By now just about all of us are in summer mode, and Yom Tov cheesecake and blintzes are out of our minds – though not necessarily off our bodies. Nonetheless, the topic I am addressing is tied to the festival of Shavuot, as I wrote it just after the holiday had ended. (This time warp often occurs when addressing deadlines ahead of time, a necessity when I know that visiting a near minyan of pre-school grandchildren in three cities will make writing a coherent column rather challenging).
Now that the time discrepancy has been explained, while I was in shul on the second day of Shavuot, (no staying at home when Yizkor is recited, no matter how many little ones are clamoring for attention) I took a few moments to glance at the English translation of Megillat Rut. The story itself is quite engaging in any language, but reading it in your “mamaloshen” adds to the enjoyment and appreciation of the drama inherent in the drastic and unpredictable reversal of fortune of the two women chronicled in the book.
The aristocratic Jewess, Naomi and the Moabite princess, Rut, go from riches to rags and happily, back to riches.
Besides being a compelling story of how life can be a roller coaster, Megillat Rut is replete with invaluable lessons on how to behave in the way the Torah instructs us. Through Rut’s relationship to her dead husband’s mother, we see what unwavering loyalty and devotion is all about, (and that mothers and daughters-in law can get along) and we are shown the virtue and reward of “stepping up to the plate” and accepting your halachic obligations with grace and an open mind, as Boaz did. (His honorable act resulted in his being the ancestor of the royal house of David and Moshiach. It doesn’t get better than that!)
We also see the importance of hakarat hatov. Naomi did not have an “es kimt mir” attitude regarding the multi-faceted sacrifice and mesirat nefesh that Rut unflinchingly suffered in order to ensure her mother-in-law’s well-being. Naomi is fully aware and appreciative of Rut’s heroic and selfless efforts on her behalf, and she frets over Rut’s future. In perek gimmel, Naomi declares, “My daughter, shall I not seek rest for you, that it may be well with you?” It is through Naomi’s cleverness – fueled by her unselfish willingness to let go of her only “pillar” – that Rut connects with Boaz. Naomi’s hakarat hatov launches the process that leads to the future birth of Moshiach.
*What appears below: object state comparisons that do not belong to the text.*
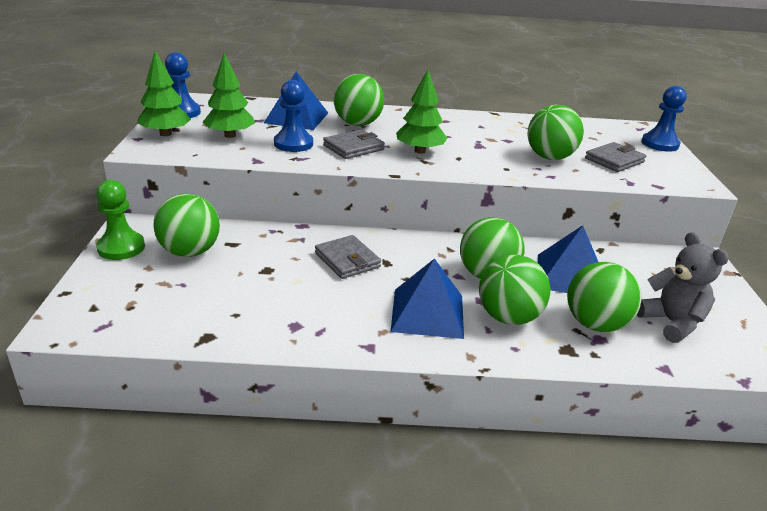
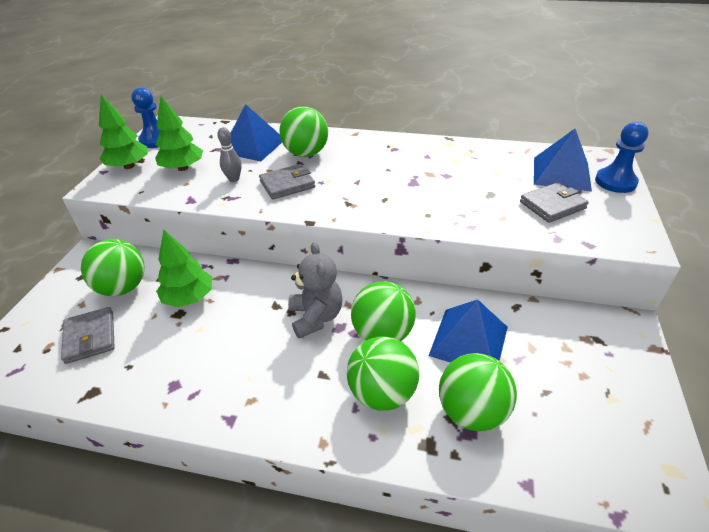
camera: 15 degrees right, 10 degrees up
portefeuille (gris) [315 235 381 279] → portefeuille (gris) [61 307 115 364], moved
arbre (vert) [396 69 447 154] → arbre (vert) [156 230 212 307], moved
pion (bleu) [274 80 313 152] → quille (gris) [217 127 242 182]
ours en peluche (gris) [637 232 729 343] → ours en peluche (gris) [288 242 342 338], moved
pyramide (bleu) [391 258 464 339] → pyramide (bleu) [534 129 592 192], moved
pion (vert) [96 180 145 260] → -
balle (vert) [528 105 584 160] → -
But there is yet a bigger message to absorb and internalize from the trials and tribulations of the megilla‘s namesake, revealed in three statements uttered by Boaz. In Chapter 2, Verse 9, Boaz lets Rut know that he has instructed his men to not touch her. But he is not done. For in Verse 15, it is written, “Boaz commanded his young men, saying: ‘Let her (referring to Rut) glean even among the sheaves, and put her not to shame.'” As if his message of protection was not enough, in the next verse he orders his men “not to rebuke her.”
The question that begs to be asked is why Boaz thought it was necessary to warn his staff/workers not to shame Rut, and to refrain from any physical or verbal assault that would result in hurting and humiliating her, or making her feel worthless, inadequate or inferior. Why did he feel it necessary to forbid them to harass or bully Rut or cause her any physical or emotional distress?
It would appear that Boaz surrounded himself with pious men, and that he hired people who were G-d fearing and shomer mitzvot. They obviously knew the halacha regarding gleanings as commanded in the Torah. It wouldn’t be unreasonable to conclude that they were also fully cognizant of the biblical commandment to be kind to widows, and to welcome the ger in their midst – of which Rut was both.
So why did Boaz feel it was necessary to admonish his men not to not touch Ruth, nor rebuke her or “put her to shame”? Why did he feel compelled to remind his men to be menschlich?
My guess is that he knew human nature all too well. He knew that being raised in a Torah environment does not guarantee a person will act with derech eretz – with respect and consideration. One need only look at the sefira period that precedes Shavuot to realize how true that is. We mourn the premature deaths of thousands of talmidei chachamim – the pious, brilliant students of Rabi Akiva, who perished because of a lack of respect for one another. If these incredible scholars, so saturated with Torah, were able to act in a manner that was deemed disrespectful or inappropriate, how much greater the likelihood that a regular Yid could indulge in bad behavior?